Rampage reunites The Rock with his San Andreas director Brad Peyton, so we already know the two have some sort of chemistry and together can make a fun disaster-type movie. Instead of bad weather, we've got mutant animals rampaging through town. But, the movie is bad. It's really, really bad. But, and I'm sure you've already realized this-- it's fun bad. It's fun to laugh at how bad the movie is until the monsters do their destruction and then have to (of course) fight one another. The Rock is really there to keep us happy in our seats, so we don't get the urge to walk back to the box office and demand our money back. Because it's really, really bad. The dialogue, in particular, is the worst part. Evil Claire is there to spell out in excruciating detail her evil plan. Harvey is there to do a piss-poor southern accent and grin like a moron all the while spouting cowboy cliches and causing minor conflict for The Rock. Caldwell is there to look good next to The Rock and give his character answers to lingering questions he has. And all of it is junky and schlocky and bone-headed... but damn it if I didn't have a really good time watching the movie.

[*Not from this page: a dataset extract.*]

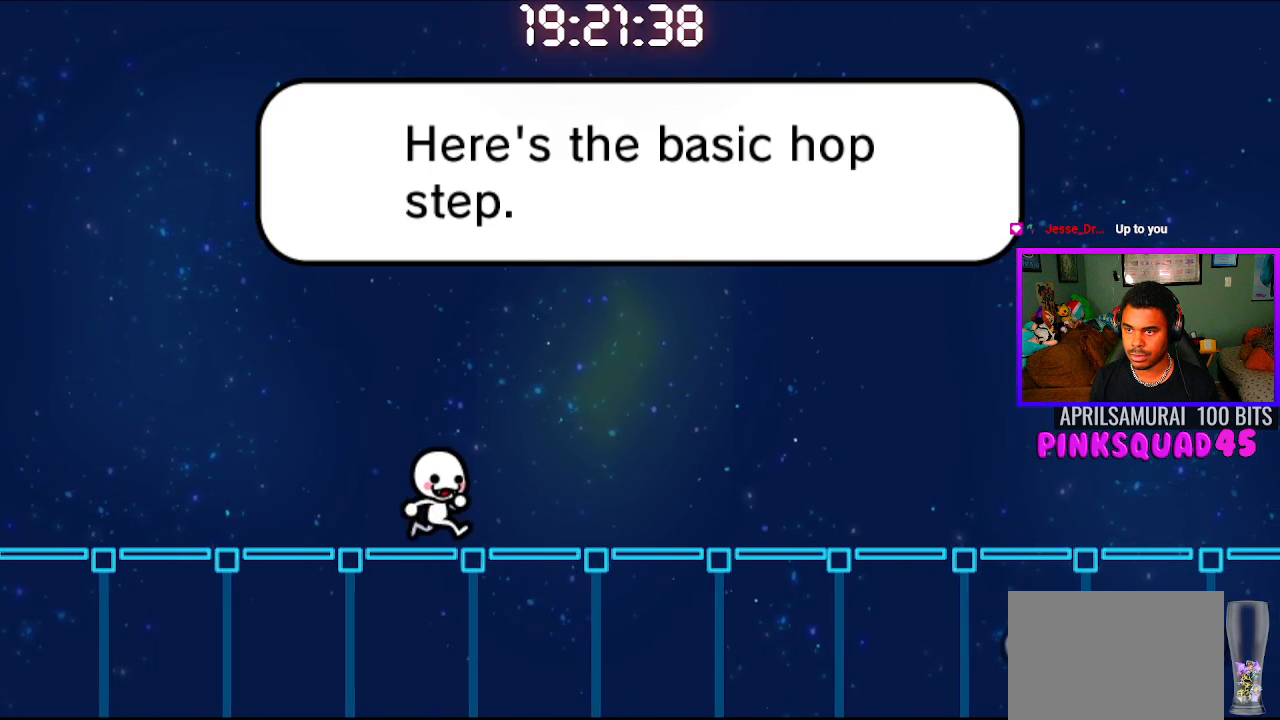
{"buttons": [], "left_stick": "center", "right_stick": "center", "events": []}
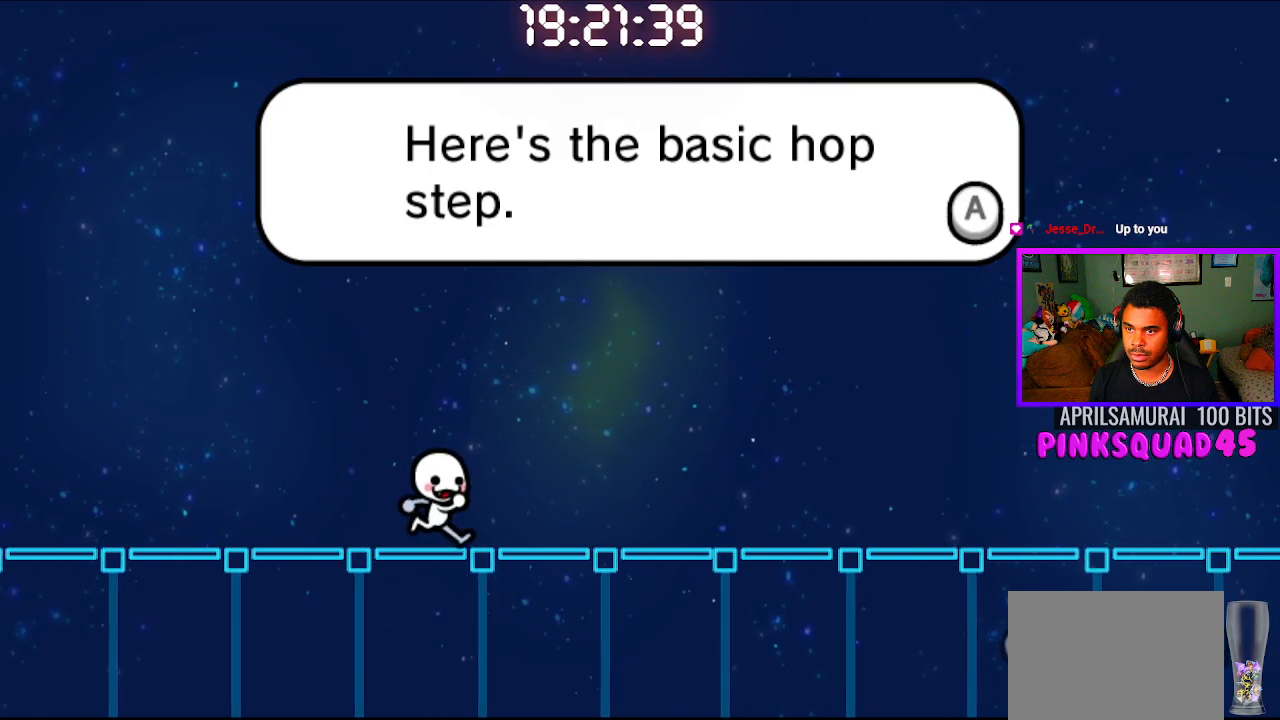
{"buttons": [], "left_stick": "center", "right_stick": "center", "events": [[133, "CROSS", "down"], [317, "CROSS", "up"]]}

There is a significant amount of destruction caused within the film and wayyyyy more casualties than I expected, and some of the fights with the "monsters" are a little shaky and fast... but because The Rock runs around fighting back with them-- it works. He saves the movie from being just another forgettable creature feature. The latest Godzilla was a mess and arguably worse than the hated 2008 Matthew Broderick incantation... but I'm willing to bet had they cast The Rock in that film... it'd have made triple the money and be remembered as America's best Godzilla movie ever made. As strange as it sounds-- a movie about a giant albino gorilla, an evil flying wolf, and a massive teeth'd out crocodile shouldn't fail no matter who the star is. But without The Rock... the movie wouldn't have made any money, any sense, and anyone leave the theater feeling like they had a hell of a good time.

Look, video game movie adaptations suck. The Rock doesn't. You figure it out.